3. Directories for organizing the data. To make the folders and copy the sample data, run the following code blocks:`

In [None]:
#Create demo directories
!mkdir data_filtering_demo_folder
%cd data_filtering_demo_folder
!mkdir 0-feature_table_and_sequences

In [None]:
!cp ../amplicon_sample_data/asv_table_and_sequences/* 0-feature_table_and_sequences/

---
## Table of Contents
 * [**1: Filtering Rare Features**](#1:-Filtering-Rare-Features)  
 * [**2: Filter Taxons and Unclassified Features**](#2:-Filter-Taxons-and-Unclassified-Features)  
 * [**3: Exclude Low-depth Samples**](#3:-Exclude-Low-depth-Samples)
     * [Generate Rarefaction Curves](#Generate-Rarefaction-Curves)
     * [Filter Based on Rarefaction Curves](#Filter-Based-on-Rarefaction-Curves)
---

# <font color = 'gray'>1: Filtering Rare Features</font>

The first filtering step will remove features that have low frequency. The important option here is the <font face = 'Consolas'><b>--p-min-frequency</b></font> which will specify the minimum frequency of a feature to be included. For Miseq data, a good value would be 0.1% of the mean frequency to remove ASVs that are likely generated by bleed-through between runs.

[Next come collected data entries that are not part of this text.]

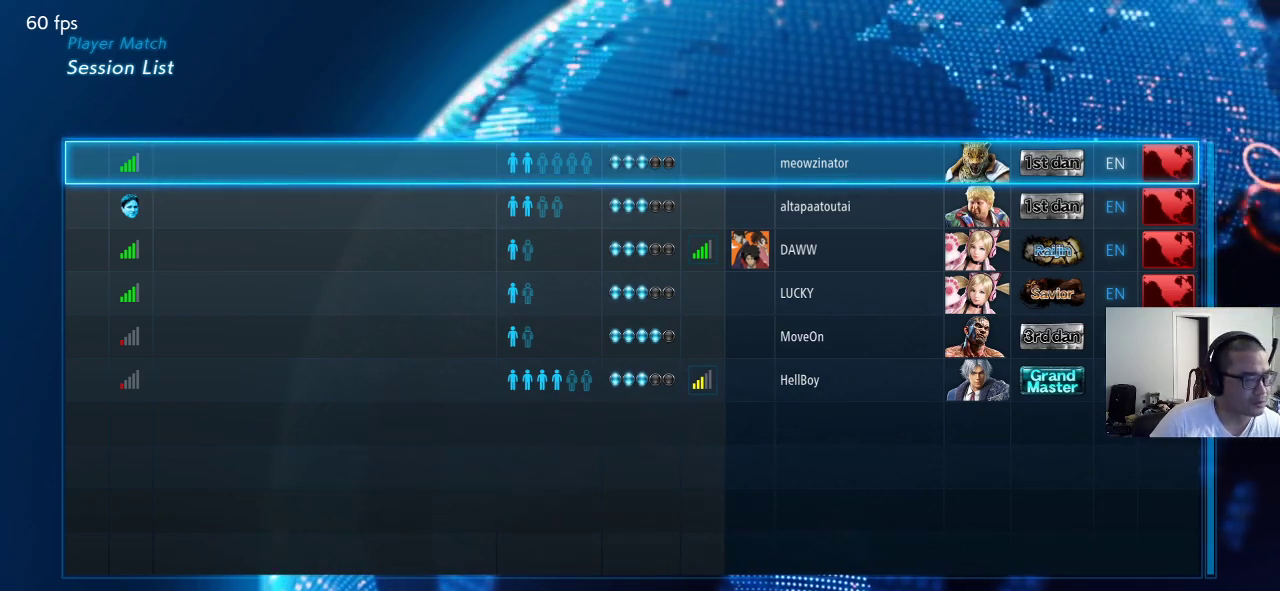
{"buttons": [], "left_stick": "center", "events": [[100, "CIRCLE", "down"], [167, "CIRCLE", "up"]]}
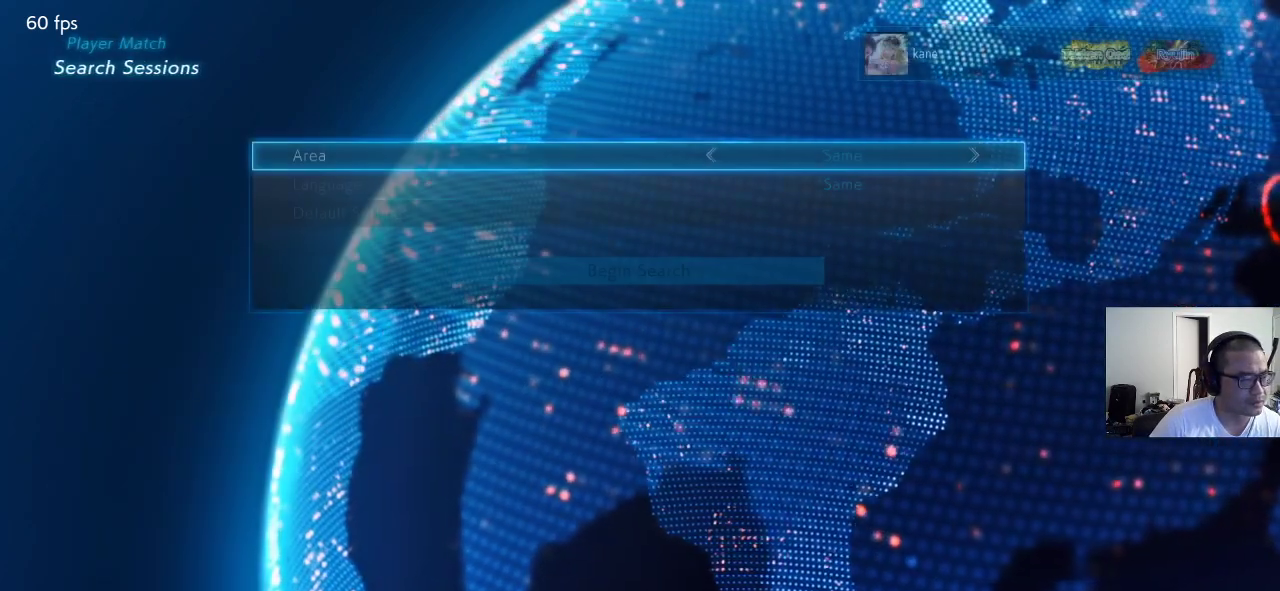
{"buttons": [], "left_stick": "center", "events": []}
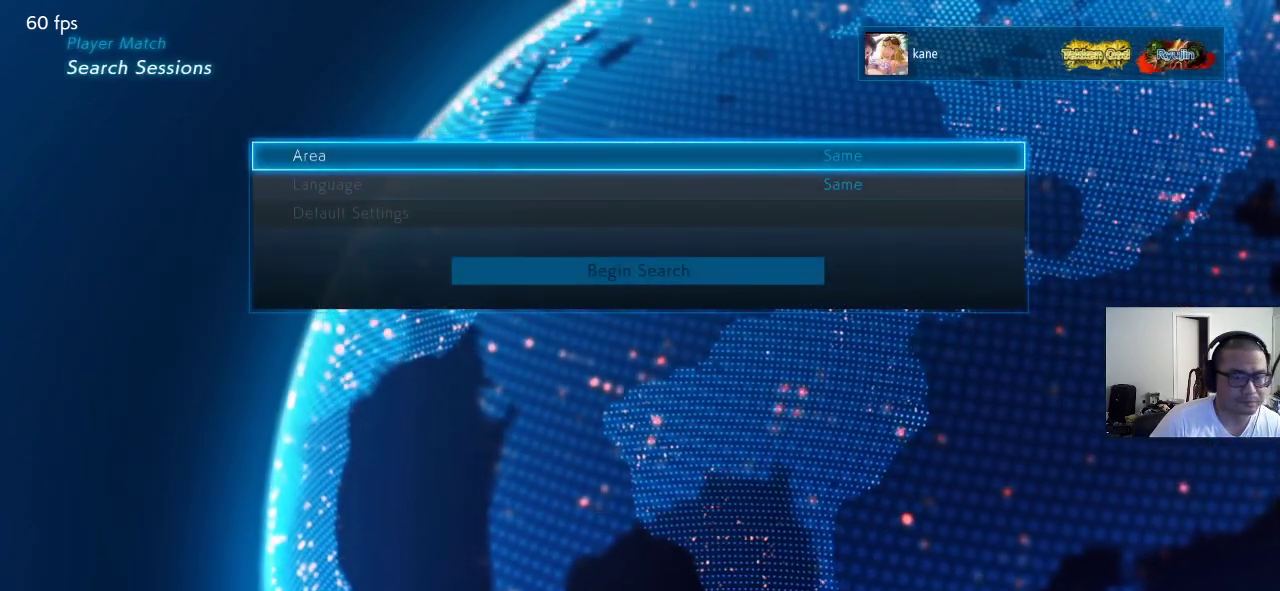
{"buttons": [], "left_stick": "center", "events": [[217, "CIRCLE", "down"], [267, "CIRCLE", "up"]]}
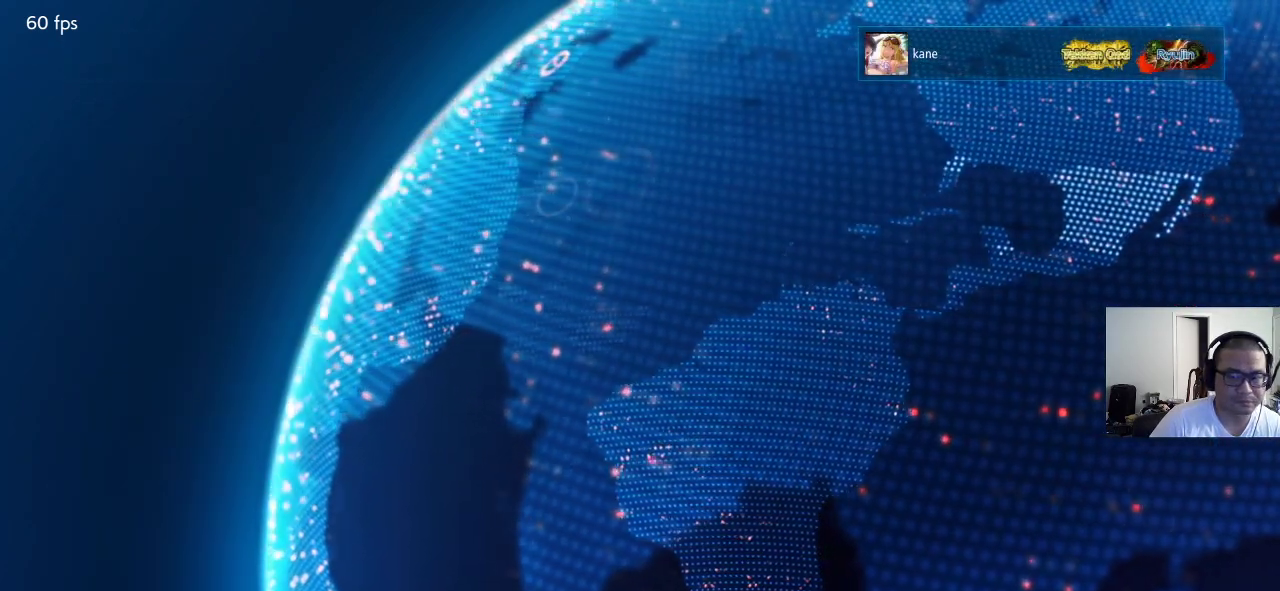
{"buttons": [], "left_stick": "center", "events": []}
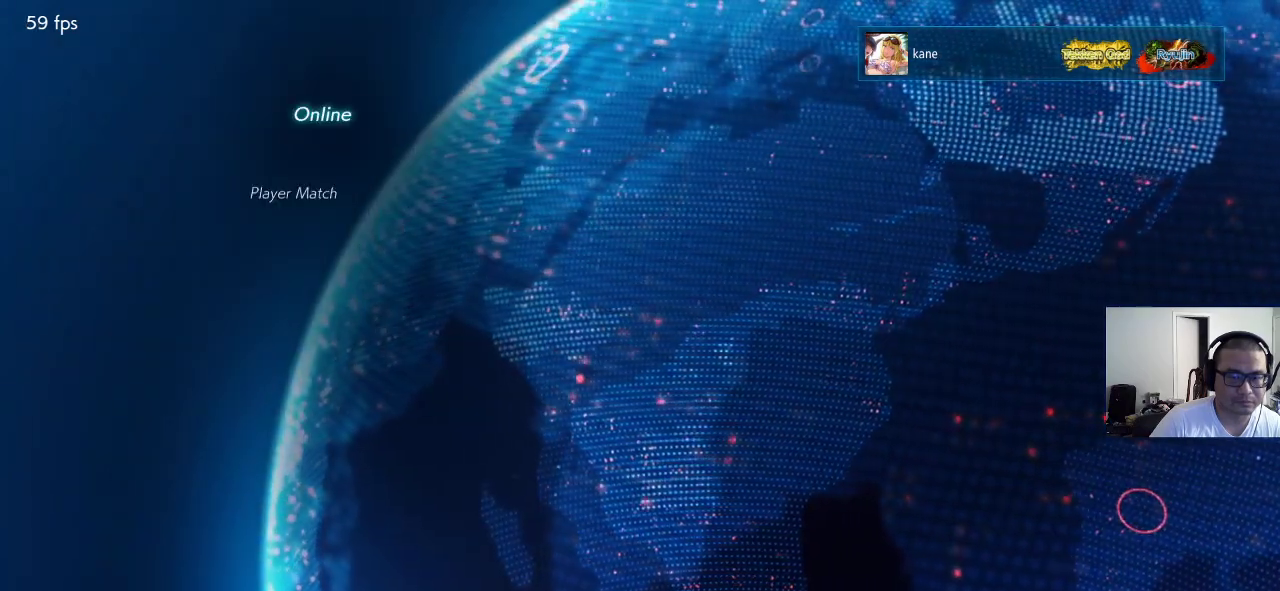
{"buttons": [], "left_stick": "up", "events": [[433, "left_stick", "up"]]}
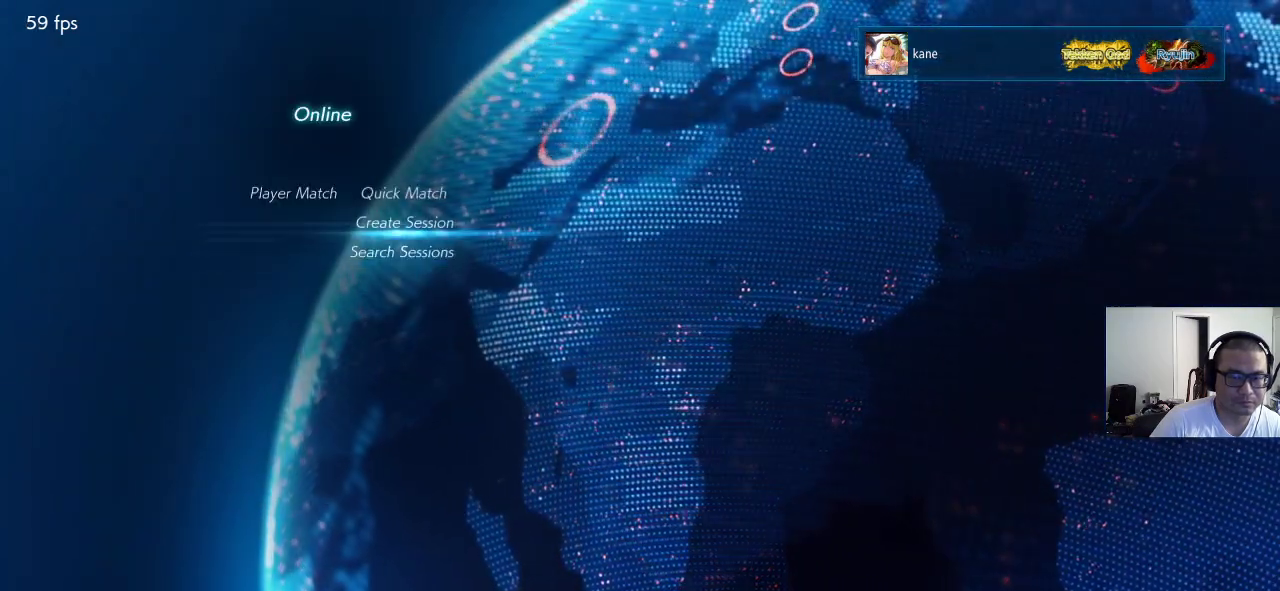
{"buttons": [], "left_stick": "center", "events": [[17, "left_stick", "center"], [100, "left_stick", "up"], [183, "left_stick", "center"], [317, "CROSS", "down"], [383, "CROSS", "up"]]}
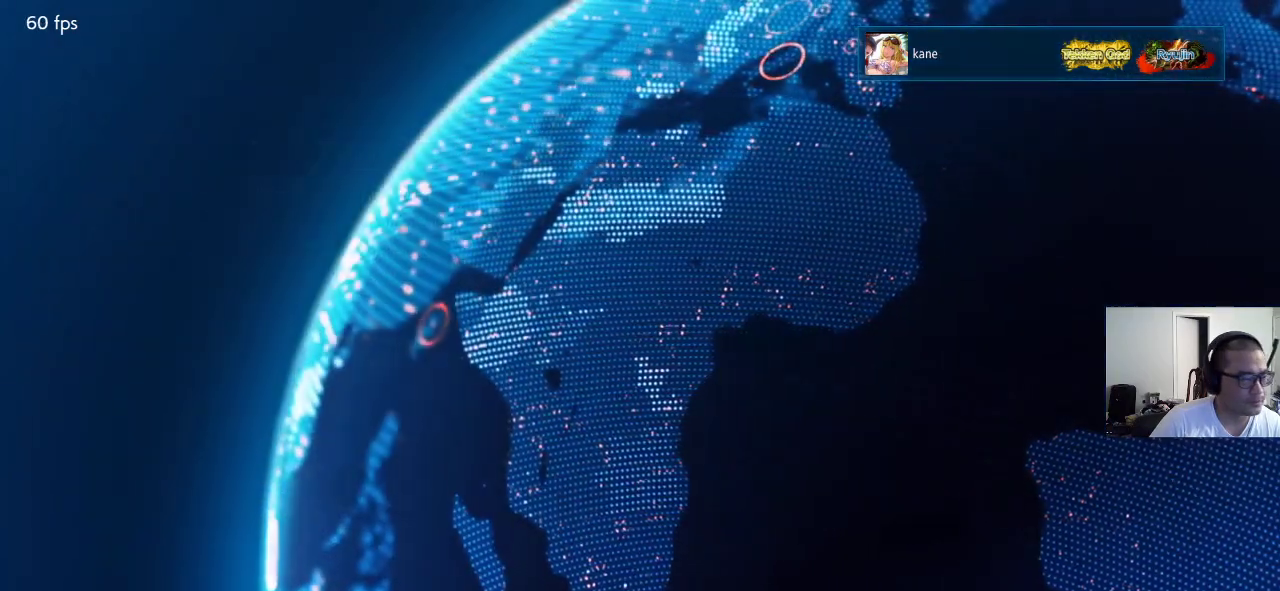
{"buttons": [], "left_stick": "center", "events": []}
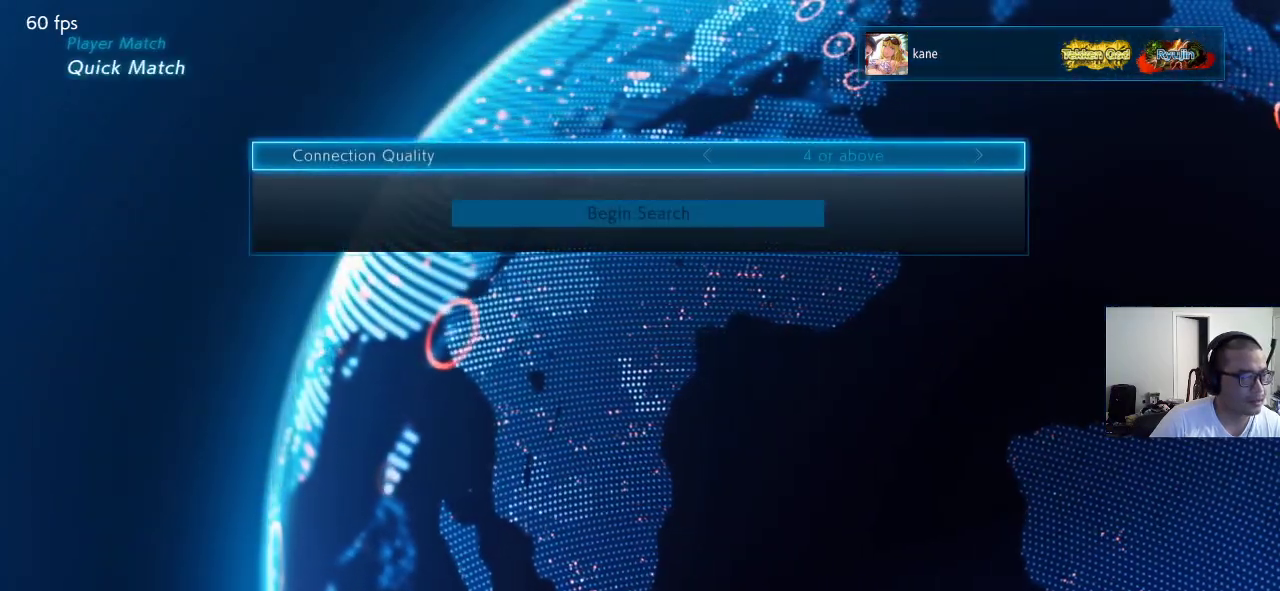
{"buttons": [], "left_stick": "center", "events": []}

To calculate this, check the visual output of the feature table (<font face = 'Consolas'>**2-table-dada2.qzv**</font>). Inside the visual output, go the "Frequency per sample" section, check the mean frequency, and multiply this by 0.001. Then replace the value specified in the <font face = 'Consolas'><b>--p-min-frequency</b></font> option.

However, if you think you're losing too much features, you can be more lenient. For example, you can opt to remove singletons similar to the one performed in the <font face="Consolas">**Amplicon_Clustering_Pipeline.ipynb**</font> notebook.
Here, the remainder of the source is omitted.